Там, где билось мое сердце - стр. 9
– В Бэлхем. А куда нам торопиться? Суббота, завтра воскресенье. И мне так нужно… с кем-то поговорить.
– О чем именно?
Последовал рассказ про одного близкого друга, сопровождаемый периодическими взрывами негодования; от меня требовалось сочувствие. Но изложение было начисто лишено логических связок, а восстанавливать их оказалось мне не по силам.
– … ну ладно, думаю, а я-то при чем? Короче, может, надо было сразу сказать, что мне это не?.. Точно, надо было… Ой, что это?
– Кто-то пришел. Кто-то еще.
Я вышел в холл и нажал на кнопку домофона.
Кем-то еще оказалась Аннализа, и на лице ее бушевала такая буря чувств, что мне стало не по себе.
– Слава богу, ты дома! – Она влетела в холл и, даже не остановившись для приветственного поцелуя, устремилась в гостиную.
И тут же затормозила – резко, с вытаращенными глазами. Я в замешательстве представил дам друг другу.
Далее разыгралась сцена, достойная мультика или мелодрамы, виденной мной в нью-йоркском самолете. Воздух сотрясали обличающие вопли (с обеих сторон). Аннализа, разумеется, вообразила, что я жажду слиться с медсестрой в половом экстазе, для чего и заманил ее к себе.
Грань между ненавистью и любовью чрезвычайно тонка. Потребность защитить свое эго от дальнейших унижений понуждает человека орать на того, кого он любит.
В конечном итоге ушли обе. Я устало рухнул на диван, почувствовав, до какой степени я одинок. Все мои знакомства и дружбы, вместившиеся в прожитые шестьдесят с лишним лет, не могли затушевать этой истины: я катастрофически одинок.
Глава вторая
Проснулся я рано, вырвавшись из страшного сна. Пока брился и чистил зубы, пытался вырваться из пут кошмара, сплетенного подсознанием, и переключиться на реальную жизнь.
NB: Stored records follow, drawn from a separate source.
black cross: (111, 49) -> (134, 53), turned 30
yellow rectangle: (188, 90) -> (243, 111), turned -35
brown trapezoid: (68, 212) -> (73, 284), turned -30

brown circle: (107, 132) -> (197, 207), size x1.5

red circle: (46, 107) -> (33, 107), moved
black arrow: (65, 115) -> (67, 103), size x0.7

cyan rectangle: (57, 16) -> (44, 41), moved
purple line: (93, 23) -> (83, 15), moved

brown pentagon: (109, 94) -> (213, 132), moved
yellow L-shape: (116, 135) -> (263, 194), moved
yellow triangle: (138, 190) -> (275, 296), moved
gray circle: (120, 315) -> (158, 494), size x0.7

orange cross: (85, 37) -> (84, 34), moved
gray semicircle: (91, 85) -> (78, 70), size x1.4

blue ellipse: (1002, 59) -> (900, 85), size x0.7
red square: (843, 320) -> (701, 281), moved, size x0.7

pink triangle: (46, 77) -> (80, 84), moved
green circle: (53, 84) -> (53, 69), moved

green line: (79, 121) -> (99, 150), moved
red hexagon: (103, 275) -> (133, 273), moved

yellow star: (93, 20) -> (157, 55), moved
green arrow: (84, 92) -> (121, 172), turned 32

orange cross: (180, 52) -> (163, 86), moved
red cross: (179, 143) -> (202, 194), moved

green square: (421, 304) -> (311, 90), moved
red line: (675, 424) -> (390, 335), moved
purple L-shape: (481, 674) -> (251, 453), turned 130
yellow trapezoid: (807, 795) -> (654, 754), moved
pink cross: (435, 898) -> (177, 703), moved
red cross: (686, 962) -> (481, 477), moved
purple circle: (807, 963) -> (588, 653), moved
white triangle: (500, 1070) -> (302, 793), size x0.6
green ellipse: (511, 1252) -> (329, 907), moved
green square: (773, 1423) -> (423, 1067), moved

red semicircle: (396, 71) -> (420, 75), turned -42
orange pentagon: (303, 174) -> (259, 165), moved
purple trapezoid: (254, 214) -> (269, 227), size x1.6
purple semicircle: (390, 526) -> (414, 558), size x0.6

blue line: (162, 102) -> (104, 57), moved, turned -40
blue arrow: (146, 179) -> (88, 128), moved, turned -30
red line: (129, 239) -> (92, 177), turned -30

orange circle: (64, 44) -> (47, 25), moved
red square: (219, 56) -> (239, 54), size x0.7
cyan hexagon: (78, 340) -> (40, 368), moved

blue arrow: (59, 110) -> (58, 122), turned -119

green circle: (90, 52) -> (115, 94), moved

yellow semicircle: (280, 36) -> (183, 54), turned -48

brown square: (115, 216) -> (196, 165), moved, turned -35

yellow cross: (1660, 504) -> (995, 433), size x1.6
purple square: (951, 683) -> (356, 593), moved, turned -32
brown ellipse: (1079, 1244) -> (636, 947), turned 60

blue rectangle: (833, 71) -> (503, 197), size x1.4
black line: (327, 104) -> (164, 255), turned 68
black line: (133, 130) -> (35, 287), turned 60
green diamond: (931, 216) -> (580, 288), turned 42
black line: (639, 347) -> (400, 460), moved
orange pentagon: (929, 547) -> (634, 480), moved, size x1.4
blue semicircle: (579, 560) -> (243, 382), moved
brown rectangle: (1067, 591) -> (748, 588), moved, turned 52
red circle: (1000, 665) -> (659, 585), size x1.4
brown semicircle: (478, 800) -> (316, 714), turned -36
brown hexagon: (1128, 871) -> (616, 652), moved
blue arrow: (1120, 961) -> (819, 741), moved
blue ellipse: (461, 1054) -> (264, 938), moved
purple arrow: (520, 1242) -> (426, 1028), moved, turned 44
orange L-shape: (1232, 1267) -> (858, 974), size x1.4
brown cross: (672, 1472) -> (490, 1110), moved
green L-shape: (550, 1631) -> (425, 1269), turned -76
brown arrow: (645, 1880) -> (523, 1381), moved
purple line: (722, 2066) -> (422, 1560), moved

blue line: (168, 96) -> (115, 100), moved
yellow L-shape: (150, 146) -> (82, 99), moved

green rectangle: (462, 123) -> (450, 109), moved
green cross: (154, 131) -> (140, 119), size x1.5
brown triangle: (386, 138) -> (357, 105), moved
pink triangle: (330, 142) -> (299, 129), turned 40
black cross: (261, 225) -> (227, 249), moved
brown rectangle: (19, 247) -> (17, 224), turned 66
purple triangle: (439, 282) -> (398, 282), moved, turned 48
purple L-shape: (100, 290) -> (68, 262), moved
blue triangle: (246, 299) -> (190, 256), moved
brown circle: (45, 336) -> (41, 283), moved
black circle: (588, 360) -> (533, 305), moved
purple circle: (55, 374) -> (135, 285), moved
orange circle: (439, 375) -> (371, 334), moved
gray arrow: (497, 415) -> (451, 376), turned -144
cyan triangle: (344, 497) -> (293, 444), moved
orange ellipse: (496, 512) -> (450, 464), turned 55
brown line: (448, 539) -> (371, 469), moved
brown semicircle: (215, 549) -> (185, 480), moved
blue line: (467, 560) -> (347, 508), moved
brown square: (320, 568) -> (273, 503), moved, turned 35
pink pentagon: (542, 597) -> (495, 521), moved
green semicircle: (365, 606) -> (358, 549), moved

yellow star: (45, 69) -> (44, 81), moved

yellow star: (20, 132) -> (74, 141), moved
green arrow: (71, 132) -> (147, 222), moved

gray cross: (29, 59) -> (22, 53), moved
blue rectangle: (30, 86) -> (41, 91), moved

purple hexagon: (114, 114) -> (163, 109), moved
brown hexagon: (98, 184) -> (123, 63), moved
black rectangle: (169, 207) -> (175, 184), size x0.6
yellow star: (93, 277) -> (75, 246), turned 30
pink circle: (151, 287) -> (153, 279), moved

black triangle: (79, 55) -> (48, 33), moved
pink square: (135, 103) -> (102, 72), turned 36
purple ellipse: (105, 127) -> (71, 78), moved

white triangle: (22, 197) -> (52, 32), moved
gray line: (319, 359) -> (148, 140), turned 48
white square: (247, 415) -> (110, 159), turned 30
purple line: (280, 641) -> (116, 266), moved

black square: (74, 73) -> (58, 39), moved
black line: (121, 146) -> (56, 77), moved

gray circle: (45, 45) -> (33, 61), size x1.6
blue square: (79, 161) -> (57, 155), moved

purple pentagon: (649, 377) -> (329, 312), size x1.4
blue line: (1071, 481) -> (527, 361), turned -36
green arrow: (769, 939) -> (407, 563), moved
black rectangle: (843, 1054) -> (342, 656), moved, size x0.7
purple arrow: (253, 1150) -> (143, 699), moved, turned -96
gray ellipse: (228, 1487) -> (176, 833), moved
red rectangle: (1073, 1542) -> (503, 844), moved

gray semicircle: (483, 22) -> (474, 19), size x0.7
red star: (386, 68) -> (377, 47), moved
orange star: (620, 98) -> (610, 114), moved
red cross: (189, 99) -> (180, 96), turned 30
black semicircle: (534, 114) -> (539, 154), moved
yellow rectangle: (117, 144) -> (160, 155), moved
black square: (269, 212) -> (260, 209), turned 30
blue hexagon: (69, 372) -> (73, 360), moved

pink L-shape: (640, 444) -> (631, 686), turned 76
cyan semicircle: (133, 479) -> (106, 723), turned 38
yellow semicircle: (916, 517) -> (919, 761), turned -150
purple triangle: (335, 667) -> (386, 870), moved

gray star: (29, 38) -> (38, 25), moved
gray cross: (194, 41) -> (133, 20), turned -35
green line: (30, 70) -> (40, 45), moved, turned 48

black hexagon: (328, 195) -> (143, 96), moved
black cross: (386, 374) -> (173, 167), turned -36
Обыденное для меня начало дня.
Накормив Макса и почитав газету, я ухитрился кое-как собраться с мыслями, только мысли эти были не об Аннализе. Нет, не о ней, а о письме Александра Перейры. Перейра утверждал, что был знаком с моим отцом – дольше, чем я. Он погиб, когда мне было два года, незадолго до Перемирия[4]. Есть фотография, где он держит меня на руках. Но самого отца я не помню.
Моим защитником и кормильцем была мама. Маленькая, худенькая, вечно всего боявшаяся. Работала в администрации многопрофильного сельхозпредприятия, надрывалась как каторжная. Но получая в конце недели деньги, всегда ждала, что ей скажут: «Вы уволены». Ежемесячные счета от разносчика молока и за электричество были для мамы очевидными уликами ее травли. К себе на чай мы никого не приглашали, поскольку маму «не совсем устраивало» наше окружение. Если приглашали нас, мама настораживалась: с чего это вдруг такое радушие? Поэтому мы редко куда-нибудь выбирались. Ее родители вроде бы когда-то держали пансион на южном побережье, но дом этот сгорел. Подозреваю, что на самом деле дед с бабкой развелись или просто разошлись, но мама решила замаскировать скандальный казус историей про пожар. С моим отцом она познакомилась в доме тетки, жившей неподалеку от Лондона. До войны папа был портным, но мама уточняла: не близоруким одиночкой с иголкой в руках, гнущим спину в тесной каморке. Когда папа в свои тридцать отправился в 1915 году добровольцем на фронт, он уже владел на центральной улице собственным ателье с шестью работниками. У мамы сохранилось фото: они с отцом в день помолвки. Там она улыбается, хотя в жизни я никогда не видел ее улыбающейся; впрочем, даже на этом снимке вид у мамы немного испуганный.